(Your objective):
Collect every line of the items below that contains the string "rather", and copy each of those lines out in full.

(Text data extracted from pages):
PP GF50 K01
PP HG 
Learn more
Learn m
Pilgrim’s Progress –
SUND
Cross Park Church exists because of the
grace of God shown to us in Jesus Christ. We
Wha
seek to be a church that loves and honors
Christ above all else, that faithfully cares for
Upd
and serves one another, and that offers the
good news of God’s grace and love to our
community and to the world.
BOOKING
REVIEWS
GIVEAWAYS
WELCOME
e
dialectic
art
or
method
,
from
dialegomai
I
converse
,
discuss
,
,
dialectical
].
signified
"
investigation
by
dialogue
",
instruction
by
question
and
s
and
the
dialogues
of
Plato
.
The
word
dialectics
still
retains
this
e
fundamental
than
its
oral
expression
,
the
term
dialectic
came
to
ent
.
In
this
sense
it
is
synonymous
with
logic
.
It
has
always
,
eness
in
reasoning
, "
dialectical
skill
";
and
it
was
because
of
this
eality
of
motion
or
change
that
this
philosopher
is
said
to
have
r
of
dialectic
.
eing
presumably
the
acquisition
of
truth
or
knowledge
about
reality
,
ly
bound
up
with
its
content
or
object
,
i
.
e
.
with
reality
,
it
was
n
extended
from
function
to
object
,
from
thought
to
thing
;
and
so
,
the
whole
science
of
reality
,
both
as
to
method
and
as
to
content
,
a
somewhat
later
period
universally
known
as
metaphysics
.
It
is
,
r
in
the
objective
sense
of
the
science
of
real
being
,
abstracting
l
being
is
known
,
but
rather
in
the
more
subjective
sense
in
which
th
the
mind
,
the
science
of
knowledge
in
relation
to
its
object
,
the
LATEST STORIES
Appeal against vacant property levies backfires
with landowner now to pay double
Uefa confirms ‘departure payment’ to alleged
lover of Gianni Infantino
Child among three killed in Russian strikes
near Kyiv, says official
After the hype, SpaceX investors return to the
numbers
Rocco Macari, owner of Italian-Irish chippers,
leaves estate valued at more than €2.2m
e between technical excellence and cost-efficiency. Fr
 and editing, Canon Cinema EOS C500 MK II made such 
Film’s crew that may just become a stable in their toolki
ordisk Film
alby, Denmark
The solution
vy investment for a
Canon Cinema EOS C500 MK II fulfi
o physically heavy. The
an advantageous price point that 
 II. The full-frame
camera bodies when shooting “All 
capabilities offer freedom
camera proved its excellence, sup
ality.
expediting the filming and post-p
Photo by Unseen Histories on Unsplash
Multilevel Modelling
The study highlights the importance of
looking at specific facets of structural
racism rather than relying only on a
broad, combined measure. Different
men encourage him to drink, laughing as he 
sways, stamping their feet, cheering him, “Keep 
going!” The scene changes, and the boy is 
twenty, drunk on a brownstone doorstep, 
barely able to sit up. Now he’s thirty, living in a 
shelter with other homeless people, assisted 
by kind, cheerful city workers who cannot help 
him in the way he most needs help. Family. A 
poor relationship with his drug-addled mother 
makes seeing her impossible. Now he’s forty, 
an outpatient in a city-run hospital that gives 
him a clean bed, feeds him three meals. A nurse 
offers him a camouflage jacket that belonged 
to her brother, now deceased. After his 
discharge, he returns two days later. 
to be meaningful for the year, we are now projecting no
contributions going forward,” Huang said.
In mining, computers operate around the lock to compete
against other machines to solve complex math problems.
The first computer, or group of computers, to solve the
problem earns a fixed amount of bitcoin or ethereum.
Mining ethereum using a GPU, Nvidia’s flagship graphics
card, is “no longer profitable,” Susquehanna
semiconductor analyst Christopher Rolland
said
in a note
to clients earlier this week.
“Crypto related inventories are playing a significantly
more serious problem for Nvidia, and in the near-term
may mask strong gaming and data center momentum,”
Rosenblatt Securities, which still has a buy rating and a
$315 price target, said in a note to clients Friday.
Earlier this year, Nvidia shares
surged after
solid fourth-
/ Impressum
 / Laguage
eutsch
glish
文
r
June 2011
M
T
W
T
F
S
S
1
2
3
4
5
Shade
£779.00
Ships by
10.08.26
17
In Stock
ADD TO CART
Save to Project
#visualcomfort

(Solved problem):
rather
racism rather than relying only on a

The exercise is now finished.